Their divorce changed everything. My mother simply couldn’t afford to always be there for us anymore. Not physically, at least.
Despite the child support, she had to work hard to make ends meet. Having been a stay-at-home parent to that point, it was difficult for her to find meaningful employment with no work experience and a high school education. That meant she had to work long, hard hours and often had two jobs to make ends meet.
My father’s presence wasn’t felt in the same way anymore, either. Instead of seeing him every night, I would only get to see him for visitation every other weekend or so. He was now the part-time father, and by the time I was 14 he had moved away to New Jersey.
Those weekend visits became occasional phone calls and annual summer trips.
The changes for my siblings and me were immediate, even though the effects weren’t always felt right away. We were latchkey kids now. We had to take care of ourselves while Mom was at work.
Without my mother’s constant physical presence – she had to do what she had to do to put food on the table – and without the always-looming presence of my father, the fear of consequences for my behavior slowly dwindled.
Let’s be honest: children taking care of children isn’t the best recipe for accountability. Try as they might, my siblings simply were not Mom or Dad. They were not equipped to be my caregiver or discipline me when needed.
So, without constant parental supervision it was up to me, at 10 years old, to decide what was best.
Things started out somewhat innocently, such as staying home from school to play video games and watch TV while eating too much candy or junk food and drinking too much soda.
As I began to mature, so did my misdeeds. As I began to see less and less of my father, my search for a substitute drove me to get mixed up with the wrong crowd. As my mother would say, I had too many negative influences.
By age 13, staying home from school to play video games and eat junk food became skipping school with my friends, smoking, drinking and doing drugs. Think Lord of the Flies without the deserted island and at least minimal adult supervision.
By age 14, I was shoplifting, too. On one occasion, the store owner caught my friends and me in the act and took justice into his own hands. He put a grown-man whupping on me. I’m lucky that’s all he did.
When my mother found out what happened, she immediately called the police. I lied to her when she asked me about it. I blamed it all on the store owner. When the police talked to the store owner, he told the truth about my friends and me, and they told my mother. I was banned from hanging out with them and from ever going back to the store – and the store owner agreed not to press charges if we didn’t. It could’ve been much worse.
As I grew older, some of the things I was mixed up in got worse and some got better. Despite all this, I eventually grew up, managed to finish high school, graduate from college and even start a family of my own.
Looking back now, I can clearly see the effect it had on my life when my father left. In three short years I went from a sheltered 10-year-old boy to a bona fide juvenile delinquent.
That said, I was one of the lucky ones. While I became a child of a fatherless home at age 10, at least I’d had a father in the home for those 10 years.

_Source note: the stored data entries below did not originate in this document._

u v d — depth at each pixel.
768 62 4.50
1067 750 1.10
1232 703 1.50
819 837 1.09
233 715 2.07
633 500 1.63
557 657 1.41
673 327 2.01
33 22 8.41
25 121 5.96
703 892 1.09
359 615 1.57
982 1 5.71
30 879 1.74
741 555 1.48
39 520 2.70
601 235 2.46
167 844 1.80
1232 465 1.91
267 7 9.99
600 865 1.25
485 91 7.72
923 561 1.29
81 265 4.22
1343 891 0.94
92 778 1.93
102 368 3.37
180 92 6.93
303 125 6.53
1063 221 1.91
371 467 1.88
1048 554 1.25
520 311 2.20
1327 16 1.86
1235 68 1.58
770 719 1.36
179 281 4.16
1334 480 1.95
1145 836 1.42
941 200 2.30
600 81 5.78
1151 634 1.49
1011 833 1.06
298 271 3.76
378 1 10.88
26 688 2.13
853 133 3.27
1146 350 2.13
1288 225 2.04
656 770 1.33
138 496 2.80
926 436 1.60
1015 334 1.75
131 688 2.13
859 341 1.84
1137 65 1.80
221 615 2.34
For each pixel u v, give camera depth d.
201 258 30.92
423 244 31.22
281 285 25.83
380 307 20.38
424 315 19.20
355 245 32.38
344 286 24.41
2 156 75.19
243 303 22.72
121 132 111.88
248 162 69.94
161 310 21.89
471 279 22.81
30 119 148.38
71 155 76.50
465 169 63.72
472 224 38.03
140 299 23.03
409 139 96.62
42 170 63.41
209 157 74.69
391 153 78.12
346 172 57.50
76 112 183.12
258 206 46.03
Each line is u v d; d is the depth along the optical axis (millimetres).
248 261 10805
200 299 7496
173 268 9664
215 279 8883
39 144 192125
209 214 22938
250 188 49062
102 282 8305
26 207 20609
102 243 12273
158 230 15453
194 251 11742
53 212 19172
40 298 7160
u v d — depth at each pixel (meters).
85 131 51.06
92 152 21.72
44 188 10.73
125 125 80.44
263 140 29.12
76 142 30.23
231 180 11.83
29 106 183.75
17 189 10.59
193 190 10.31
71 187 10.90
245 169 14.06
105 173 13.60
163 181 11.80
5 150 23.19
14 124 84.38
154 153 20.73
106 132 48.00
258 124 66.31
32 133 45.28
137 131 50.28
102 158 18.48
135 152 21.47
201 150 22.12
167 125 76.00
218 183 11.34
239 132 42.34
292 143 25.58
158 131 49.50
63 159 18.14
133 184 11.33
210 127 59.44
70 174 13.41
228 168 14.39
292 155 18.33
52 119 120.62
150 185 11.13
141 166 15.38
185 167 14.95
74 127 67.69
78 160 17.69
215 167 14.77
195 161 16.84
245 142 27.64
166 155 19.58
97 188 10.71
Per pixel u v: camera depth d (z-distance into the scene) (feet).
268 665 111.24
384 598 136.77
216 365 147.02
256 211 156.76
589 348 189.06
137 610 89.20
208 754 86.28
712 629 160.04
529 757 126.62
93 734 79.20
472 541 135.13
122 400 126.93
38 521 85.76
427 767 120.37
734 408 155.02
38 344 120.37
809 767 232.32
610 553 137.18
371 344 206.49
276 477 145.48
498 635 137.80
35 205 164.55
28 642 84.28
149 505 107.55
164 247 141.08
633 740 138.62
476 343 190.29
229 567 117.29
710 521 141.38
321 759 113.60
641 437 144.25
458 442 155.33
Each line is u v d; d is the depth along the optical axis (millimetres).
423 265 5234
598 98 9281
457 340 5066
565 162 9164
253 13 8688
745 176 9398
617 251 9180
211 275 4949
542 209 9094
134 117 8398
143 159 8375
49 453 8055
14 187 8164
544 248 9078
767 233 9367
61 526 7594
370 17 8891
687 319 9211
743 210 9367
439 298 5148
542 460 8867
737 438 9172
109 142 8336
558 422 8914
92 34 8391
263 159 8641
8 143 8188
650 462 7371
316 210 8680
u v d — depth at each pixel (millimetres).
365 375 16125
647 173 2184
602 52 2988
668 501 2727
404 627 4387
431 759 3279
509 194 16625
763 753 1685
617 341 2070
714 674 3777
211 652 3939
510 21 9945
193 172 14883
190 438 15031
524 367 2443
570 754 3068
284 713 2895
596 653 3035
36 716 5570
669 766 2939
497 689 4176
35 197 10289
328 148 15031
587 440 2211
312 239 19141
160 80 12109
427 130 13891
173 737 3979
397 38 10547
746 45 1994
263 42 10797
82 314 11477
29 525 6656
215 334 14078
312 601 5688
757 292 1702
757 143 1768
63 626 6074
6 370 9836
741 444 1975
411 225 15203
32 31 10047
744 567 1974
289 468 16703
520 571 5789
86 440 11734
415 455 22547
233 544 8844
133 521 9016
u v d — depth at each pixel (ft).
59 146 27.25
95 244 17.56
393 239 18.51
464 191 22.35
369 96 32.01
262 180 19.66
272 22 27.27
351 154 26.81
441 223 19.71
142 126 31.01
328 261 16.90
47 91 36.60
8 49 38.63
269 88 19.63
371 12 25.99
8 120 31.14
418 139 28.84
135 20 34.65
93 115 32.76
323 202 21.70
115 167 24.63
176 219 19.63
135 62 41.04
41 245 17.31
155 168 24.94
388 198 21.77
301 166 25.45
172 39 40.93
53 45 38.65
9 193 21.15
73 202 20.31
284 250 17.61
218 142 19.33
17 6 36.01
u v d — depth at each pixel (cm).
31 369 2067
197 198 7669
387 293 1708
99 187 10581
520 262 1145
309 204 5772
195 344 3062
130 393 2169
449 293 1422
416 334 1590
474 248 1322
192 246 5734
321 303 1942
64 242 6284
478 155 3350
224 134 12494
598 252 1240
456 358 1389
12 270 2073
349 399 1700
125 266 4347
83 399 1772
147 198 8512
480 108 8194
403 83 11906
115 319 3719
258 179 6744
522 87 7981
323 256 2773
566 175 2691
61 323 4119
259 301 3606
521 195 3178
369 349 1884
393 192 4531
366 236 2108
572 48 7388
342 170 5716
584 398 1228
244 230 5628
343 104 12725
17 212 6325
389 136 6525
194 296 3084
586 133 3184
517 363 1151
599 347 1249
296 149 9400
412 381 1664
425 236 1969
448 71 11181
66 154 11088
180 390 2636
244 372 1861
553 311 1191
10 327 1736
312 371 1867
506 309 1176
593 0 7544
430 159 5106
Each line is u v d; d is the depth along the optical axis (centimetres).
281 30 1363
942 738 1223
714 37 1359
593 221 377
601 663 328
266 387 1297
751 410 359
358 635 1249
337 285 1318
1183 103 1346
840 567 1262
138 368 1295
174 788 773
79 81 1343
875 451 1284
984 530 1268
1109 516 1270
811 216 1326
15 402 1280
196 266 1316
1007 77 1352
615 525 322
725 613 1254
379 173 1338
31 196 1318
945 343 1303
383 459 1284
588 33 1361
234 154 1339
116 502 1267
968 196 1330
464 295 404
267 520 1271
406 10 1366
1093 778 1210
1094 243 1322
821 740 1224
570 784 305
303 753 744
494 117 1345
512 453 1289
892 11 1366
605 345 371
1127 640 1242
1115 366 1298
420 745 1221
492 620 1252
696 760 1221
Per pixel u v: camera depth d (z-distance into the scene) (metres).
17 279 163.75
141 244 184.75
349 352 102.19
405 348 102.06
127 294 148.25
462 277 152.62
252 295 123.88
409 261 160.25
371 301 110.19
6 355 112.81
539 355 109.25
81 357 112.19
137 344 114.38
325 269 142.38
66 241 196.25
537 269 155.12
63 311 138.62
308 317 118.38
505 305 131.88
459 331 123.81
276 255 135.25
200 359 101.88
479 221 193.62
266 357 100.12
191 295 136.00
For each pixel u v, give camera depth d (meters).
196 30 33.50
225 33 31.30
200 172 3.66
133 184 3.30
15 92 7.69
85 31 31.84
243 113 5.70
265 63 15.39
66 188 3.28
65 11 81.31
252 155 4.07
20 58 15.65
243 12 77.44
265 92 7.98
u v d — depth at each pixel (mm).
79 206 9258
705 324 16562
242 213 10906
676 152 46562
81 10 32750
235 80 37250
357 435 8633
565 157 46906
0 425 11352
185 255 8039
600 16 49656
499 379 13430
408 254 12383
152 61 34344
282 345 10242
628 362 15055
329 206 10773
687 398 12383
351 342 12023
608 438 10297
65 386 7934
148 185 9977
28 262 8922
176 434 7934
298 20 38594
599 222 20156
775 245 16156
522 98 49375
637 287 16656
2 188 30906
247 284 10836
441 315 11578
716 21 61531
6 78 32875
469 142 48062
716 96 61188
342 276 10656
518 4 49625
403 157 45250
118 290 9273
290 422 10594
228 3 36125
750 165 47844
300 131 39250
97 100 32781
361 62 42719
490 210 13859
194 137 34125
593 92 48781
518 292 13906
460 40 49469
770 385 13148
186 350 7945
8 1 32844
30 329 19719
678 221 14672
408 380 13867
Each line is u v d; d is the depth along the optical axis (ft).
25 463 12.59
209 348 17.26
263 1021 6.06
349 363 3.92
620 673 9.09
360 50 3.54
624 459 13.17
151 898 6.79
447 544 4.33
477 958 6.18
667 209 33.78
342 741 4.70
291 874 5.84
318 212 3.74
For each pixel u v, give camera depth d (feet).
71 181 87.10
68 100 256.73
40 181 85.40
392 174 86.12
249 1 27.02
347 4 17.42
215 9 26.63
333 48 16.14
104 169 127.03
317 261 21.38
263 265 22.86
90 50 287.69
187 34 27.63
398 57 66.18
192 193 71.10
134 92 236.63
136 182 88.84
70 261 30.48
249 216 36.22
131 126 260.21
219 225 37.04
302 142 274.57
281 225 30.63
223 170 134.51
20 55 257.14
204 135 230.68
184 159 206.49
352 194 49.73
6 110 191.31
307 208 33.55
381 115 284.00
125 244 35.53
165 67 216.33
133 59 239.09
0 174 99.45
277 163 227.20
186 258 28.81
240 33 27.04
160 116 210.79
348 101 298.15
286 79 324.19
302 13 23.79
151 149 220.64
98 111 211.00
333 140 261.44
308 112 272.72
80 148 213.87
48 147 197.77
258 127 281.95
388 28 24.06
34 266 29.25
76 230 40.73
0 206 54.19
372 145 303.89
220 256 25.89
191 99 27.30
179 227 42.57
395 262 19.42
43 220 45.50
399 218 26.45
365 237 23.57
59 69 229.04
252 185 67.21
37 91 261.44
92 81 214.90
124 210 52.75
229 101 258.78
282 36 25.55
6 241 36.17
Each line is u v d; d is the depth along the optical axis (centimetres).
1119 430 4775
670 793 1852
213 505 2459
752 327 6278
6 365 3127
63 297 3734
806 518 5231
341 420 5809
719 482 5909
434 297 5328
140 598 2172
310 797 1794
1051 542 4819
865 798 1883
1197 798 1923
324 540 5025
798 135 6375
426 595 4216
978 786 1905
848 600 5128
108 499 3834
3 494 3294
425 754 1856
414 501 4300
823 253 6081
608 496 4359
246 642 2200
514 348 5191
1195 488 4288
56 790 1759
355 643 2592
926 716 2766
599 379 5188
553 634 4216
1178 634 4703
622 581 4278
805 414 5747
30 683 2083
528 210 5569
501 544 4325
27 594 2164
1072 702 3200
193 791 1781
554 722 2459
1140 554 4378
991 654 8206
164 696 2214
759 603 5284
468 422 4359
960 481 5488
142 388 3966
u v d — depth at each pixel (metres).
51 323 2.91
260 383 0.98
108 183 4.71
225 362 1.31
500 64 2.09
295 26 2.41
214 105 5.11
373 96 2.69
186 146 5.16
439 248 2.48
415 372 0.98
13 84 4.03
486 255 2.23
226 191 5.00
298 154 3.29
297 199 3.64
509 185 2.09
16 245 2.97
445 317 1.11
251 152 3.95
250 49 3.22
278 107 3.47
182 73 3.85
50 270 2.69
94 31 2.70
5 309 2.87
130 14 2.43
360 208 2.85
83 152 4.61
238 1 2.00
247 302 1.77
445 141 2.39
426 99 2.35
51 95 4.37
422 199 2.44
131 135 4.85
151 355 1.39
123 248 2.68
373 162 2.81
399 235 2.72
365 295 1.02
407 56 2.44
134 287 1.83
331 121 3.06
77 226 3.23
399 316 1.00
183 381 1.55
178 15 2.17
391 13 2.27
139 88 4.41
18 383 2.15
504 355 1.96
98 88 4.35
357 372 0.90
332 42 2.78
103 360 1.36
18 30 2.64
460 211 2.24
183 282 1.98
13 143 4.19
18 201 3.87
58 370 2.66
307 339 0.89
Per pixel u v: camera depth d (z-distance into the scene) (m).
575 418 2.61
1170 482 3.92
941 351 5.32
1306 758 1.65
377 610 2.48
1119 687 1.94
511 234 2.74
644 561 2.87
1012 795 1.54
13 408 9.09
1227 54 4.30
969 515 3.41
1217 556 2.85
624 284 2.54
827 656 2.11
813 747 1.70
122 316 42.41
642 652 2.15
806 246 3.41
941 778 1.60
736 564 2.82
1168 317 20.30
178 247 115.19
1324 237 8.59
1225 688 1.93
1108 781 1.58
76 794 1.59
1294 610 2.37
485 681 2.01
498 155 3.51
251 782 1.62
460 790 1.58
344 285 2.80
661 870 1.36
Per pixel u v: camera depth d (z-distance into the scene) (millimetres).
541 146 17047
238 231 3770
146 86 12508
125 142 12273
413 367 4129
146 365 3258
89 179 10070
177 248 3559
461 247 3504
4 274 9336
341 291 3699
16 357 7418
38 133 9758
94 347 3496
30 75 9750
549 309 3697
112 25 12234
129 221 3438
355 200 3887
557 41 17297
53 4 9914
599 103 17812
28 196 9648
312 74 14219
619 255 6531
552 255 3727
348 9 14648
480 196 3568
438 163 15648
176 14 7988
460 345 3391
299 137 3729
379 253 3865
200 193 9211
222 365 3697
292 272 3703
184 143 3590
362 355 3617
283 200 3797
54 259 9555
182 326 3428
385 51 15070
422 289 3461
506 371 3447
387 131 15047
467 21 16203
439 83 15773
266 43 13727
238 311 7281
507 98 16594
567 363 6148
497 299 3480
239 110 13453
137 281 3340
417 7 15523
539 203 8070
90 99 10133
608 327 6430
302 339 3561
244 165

Perhaps most importantly, I had a strong, Christian mother who did everything in her power to raise me to be a strong, Christian man.
The fact so many children in America do not have these luxuries isn’t lost on me at all.
As I think about all those statistics I shared on the perils of fatherless homes, I realize I came up just short of falling on the most severe end of that spectrum.
And I cannot help but think, “There, but for the grace of God, go I.”